The issue of Obamacare prominent in the 2014 elections….incumbents and challengers have, without some exceptions, listed it as one of their top priorities….the Dems defend it pretty tepidly- while most of the Republicans aim to amend or repeal….stay tuned….rsk
A pair of federal Appeals Court rulings have sown further confusion regarding ObamaCare, even as they illuminate stark differences in ideologically-inspired interpretations of the law. First, a three-judge panel from the D.C. Circuit Court of Appeals ruled 2-1 that Americans are not entitled to subsidies for their healthcare premiums if they live in a state where the federal government set up a healthcare exchange. Shortly thereafter, a three-judge panel from U.S. Court of Appeals for the Fourth Circuit in Richmond, VA unanimously determined exactly the opposite. The survival of ObamaCare may depend on which decision ultimately prevails.
Both rulings hinge on the wording of the statute. In order to entice the states to set up their own marketplaces, the law used clear language noting that premiums subsidies for low- and middle-income purchasers of health insurance would only be available on exchanges “established by the State.” Democrats and the Obama administration erroneously believed that the threat of withholding subsidies would force the states’ hands. When it didn’t, and only 14 states and the District of Columbia set up their own exchanges, the Obama administration employed an IRS rule to stretch the meaning of the law to include every state in the country, contending that Congress “meant” the law to work that way.

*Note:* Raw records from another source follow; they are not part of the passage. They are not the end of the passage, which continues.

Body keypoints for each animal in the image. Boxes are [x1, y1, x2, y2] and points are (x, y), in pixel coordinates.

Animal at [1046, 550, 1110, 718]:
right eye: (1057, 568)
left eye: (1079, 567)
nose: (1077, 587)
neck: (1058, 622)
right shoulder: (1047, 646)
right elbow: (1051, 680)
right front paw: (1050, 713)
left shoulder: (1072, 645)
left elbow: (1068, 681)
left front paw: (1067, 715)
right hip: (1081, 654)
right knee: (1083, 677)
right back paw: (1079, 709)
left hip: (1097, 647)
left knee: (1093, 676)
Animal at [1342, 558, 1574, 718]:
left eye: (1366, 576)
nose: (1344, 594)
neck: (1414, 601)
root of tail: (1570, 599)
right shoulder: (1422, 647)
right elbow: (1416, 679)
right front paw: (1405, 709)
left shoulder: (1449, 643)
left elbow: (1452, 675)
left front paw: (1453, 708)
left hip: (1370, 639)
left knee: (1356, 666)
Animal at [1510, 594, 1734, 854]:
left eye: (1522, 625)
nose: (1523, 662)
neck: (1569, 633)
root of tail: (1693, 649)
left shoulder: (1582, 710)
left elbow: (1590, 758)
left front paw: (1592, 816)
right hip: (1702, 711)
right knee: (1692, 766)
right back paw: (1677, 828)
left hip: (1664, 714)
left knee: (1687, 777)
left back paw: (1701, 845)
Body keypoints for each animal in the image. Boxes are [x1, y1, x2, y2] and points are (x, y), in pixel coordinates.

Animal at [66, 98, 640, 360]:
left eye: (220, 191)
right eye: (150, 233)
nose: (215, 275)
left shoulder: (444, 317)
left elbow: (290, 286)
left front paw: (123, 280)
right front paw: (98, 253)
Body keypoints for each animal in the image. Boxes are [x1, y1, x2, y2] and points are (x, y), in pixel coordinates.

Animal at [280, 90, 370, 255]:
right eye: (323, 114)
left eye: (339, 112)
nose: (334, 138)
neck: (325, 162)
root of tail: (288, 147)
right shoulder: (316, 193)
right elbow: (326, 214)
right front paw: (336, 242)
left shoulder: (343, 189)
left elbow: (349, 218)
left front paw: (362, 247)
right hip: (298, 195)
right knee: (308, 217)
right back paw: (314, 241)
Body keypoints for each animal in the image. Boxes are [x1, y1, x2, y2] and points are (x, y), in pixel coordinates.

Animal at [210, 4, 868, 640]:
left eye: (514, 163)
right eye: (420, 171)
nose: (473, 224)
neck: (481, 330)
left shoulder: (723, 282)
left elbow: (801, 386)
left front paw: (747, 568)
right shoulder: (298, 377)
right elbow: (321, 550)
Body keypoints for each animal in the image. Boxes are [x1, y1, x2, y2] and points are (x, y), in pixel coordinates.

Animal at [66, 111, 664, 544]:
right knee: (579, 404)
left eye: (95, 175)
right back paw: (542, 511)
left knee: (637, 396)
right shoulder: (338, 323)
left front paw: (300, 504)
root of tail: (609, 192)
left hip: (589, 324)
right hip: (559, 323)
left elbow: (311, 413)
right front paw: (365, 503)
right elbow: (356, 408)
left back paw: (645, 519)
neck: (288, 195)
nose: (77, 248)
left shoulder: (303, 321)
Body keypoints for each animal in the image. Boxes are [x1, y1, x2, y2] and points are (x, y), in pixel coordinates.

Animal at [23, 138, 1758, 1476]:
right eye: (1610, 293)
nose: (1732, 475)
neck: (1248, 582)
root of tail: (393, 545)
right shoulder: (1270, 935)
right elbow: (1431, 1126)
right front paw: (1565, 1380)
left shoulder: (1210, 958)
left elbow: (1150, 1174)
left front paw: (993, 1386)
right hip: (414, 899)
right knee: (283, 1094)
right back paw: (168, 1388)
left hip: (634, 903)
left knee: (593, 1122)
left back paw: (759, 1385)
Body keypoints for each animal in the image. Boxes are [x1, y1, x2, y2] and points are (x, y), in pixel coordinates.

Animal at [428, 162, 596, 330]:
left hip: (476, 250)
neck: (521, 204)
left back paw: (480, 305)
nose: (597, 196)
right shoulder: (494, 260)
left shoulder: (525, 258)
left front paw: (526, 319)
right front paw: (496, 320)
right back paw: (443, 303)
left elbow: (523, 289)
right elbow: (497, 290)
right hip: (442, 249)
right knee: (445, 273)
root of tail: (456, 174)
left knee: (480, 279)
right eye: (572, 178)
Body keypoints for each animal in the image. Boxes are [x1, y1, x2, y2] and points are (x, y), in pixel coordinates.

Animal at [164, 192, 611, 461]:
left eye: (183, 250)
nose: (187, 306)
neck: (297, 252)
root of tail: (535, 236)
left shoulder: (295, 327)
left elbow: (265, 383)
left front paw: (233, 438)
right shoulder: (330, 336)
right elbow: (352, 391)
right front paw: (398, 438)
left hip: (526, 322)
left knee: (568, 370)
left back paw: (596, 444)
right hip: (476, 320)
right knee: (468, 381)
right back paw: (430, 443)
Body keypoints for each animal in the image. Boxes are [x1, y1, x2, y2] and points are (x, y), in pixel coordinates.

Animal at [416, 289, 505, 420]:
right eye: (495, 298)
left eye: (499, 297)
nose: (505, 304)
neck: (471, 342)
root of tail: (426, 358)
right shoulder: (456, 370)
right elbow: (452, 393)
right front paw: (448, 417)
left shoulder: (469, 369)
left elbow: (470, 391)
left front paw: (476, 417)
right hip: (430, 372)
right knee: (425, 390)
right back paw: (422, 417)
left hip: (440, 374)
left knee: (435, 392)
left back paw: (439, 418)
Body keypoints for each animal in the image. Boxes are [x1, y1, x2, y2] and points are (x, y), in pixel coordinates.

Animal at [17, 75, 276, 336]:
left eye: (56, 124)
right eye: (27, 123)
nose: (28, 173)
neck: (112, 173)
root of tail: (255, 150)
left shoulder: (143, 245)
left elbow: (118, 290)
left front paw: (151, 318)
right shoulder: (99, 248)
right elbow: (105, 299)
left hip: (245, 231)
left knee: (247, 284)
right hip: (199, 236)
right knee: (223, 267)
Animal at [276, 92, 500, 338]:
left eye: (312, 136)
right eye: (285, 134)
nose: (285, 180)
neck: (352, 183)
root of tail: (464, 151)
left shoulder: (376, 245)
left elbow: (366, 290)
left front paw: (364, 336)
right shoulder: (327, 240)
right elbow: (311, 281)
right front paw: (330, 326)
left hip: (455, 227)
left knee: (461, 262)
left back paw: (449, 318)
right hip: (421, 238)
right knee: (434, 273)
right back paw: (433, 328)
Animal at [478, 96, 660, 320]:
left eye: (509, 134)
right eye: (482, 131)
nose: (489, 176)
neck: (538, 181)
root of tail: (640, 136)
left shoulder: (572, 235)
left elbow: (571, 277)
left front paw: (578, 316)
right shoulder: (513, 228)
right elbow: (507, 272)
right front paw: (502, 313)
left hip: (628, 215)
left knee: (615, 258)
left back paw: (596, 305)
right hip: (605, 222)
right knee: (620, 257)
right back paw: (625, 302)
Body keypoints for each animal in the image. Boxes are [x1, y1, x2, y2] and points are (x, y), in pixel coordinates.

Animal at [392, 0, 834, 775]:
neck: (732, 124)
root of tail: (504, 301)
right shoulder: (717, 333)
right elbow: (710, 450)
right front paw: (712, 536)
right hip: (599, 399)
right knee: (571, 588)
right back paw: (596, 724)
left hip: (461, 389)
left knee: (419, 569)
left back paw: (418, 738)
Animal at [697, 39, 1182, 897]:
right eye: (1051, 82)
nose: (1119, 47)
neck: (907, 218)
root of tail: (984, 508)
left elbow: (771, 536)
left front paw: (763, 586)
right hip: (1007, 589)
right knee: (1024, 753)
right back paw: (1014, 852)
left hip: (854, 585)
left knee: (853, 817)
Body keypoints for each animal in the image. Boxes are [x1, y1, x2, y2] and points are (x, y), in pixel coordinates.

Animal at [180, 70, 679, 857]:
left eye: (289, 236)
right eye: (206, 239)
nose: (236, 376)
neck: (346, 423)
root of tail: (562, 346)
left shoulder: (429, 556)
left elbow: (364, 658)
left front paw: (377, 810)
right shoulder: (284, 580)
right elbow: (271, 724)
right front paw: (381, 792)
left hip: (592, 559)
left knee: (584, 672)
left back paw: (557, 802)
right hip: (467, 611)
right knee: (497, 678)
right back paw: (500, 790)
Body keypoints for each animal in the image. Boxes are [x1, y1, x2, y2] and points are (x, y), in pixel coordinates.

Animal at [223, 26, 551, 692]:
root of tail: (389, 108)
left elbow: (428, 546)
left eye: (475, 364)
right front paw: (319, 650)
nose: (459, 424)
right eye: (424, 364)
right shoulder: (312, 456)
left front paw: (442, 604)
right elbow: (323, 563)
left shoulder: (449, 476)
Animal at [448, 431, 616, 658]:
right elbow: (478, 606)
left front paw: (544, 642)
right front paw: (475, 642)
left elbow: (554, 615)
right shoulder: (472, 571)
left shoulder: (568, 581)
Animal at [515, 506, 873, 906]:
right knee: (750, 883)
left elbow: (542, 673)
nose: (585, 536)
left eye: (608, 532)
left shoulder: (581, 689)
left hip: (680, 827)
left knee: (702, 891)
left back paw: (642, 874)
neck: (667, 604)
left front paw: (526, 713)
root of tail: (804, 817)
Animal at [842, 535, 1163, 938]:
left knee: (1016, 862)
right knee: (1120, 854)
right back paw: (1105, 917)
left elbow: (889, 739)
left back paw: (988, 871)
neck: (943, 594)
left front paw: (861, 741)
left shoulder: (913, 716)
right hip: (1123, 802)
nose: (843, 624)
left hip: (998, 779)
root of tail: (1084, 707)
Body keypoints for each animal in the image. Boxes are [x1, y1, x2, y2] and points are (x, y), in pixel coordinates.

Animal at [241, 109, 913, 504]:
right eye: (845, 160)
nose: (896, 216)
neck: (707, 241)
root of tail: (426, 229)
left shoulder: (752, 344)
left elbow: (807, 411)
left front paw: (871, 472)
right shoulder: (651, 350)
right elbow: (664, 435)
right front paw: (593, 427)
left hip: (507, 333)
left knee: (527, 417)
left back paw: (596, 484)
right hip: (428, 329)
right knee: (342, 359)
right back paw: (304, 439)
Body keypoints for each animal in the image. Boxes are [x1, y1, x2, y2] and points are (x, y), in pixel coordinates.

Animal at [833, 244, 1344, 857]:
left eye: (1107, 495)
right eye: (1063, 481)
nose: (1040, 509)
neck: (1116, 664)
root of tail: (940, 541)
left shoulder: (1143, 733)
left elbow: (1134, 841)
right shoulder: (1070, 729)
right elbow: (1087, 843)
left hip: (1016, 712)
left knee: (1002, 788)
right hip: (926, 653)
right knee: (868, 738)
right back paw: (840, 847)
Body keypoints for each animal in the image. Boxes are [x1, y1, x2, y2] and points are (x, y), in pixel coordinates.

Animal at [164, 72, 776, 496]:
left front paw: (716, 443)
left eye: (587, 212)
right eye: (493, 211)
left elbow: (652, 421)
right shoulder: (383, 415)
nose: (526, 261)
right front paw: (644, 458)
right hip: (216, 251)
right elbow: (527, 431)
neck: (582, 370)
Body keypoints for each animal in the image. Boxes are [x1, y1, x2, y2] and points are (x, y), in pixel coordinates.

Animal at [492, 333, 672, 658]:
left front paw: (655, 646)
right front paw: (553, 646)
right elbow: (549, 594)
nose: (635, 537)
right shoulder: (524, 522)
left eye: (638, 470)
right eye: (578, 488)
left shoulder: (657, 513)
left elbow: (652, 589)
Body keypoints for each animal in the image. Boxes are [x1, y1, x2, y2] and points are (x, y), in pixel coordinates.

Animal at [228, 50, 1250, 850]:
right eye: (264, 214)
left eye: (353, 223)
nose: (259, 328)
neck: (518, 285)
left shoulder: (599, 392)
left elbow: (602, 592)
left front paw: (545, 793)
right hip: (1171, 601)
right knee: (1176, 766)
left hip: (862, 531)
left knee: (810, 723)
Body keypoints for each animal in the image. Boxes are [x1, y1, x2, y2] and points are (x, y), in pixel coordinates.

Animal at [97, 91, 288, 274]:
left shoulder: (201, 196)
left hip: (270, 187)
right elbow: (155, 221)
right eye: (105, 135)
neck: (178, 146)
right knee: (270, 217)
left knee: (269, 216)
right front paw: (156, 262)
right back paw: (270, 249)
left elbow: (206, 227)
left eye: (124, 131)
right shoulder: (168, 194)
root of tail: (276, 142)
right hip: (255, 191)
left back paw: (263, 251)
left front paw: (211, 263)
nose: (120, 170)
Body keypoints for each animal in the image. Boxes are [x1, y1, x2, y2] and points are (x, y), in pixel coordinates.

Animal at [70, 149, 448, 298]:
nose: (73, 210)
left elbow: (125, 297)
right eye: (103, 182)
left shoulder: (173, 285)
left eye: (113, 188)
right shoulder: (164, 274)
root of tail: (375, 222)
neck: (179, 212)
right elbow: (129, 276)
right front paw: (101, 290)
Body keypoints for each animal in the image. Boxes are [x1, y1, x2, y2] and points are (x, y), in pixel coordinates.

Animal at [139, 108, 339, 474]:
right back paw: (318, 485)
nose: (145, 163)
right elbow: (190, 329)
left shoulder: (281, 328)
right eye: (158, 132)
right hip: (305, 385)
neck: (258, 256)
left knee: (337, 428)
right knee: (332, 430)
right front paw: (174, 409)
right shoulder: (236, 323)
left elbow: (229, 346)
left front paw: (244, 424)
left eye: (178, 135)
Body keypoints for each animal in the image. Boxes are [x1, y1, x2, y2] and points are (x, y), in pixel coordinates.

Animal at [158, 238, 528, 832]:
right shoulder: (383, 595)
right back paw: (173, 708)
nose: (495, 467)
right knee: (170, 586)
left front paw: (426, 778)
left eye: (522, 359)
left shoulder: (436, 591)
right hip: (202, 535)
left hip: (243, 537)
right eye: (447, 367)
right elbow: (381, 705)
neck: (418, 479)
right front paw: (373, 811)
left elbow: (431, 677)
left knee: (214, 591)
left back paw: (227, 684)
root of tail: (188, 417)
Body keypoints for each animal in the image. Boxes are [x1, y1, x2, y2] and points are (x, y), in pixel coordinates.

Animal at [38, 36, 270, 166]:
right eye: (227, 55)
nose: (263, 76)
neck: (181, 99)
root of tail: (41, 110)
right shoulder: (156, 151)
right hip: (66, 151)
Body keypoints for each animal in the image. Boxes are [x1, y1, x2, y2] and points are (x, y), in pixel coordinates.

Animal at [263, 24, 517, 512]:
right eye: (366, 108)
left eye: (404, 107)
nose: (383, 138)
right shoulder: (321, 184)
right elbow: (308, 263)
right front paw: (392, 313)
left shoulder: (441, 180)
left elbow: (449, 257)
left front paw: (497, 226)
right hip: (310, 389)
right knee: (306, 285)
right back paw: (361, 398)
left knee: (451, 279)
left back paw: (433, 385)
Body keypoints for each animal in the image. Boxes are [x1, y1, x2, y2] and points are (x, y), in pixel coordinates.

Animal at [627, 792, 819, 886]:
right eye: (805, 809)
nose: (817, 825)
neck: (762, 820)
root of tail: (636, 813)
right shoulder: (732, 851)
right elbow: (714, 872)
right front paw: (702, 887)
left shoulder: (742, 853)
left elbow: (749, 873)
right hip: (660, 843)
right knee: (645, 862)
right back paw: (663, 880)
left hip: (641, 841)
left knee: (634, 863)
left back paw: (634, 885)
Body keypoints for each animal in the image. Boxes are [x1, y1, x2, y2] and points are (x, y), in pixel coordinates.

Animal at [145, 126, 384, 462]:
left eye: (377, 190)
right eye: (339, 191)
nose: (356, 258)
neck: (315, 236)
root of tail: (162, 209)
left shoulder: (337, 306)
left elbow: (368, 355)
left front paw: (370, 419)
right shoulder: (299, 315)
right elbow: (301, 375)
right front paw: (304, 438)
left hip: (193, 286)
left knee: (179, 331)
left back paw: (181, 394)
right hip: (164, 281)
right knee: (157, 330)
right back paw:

In Halbig v. Burwell (previously known as Halbig v. Sebelius) the D.C. Circuit Court of Appeals rejected that argument. “Section 36B plainly makes subsidies available in the Exchanges established by states,” wrote Senior Circuit Judge Raymond Randolph in his majority opinion, where he was joined by Judge Thomas Griffith. “We reach this conclusion, frankly, with reluctance. At least until states that wish to can set up their own Exchanges, our ruling will likely have significant consequences both for millions of individuals receiving tax credits through federal Exchanges and for health insurance markets more broadly.” Dissenting Judge Harry Edwards, who characterized the case as a “not-so-veiled attempt to gut” the healthcare bill, wrote that the judgment of the majority “portends disastrous consequences.”
If the ruling stands its effects would indeed be dramatic. The federal government’s HealthCare.gov website serves residents of the 36 states that refused to set up their own exchanges. In those states 86 percent, or approximately 4.7 million Americans, currently receive subsidies to offset the cost of their health insurance. Without those subsidies many enrollees will no longer be able to afford such coverage. And since those policies would no longer be “affordable” as defined by the healthcare bill, those affected will no longer be required to have health insurance this year, or pay a fine for lack of coverage next year.
The resultant exodus would more than likely produce a cascading effect of raising premiums for non-subsidized enrollees who remain on those plans. As a group those who remain are also likely be less healthy, which in turn could drive up premium costs even further.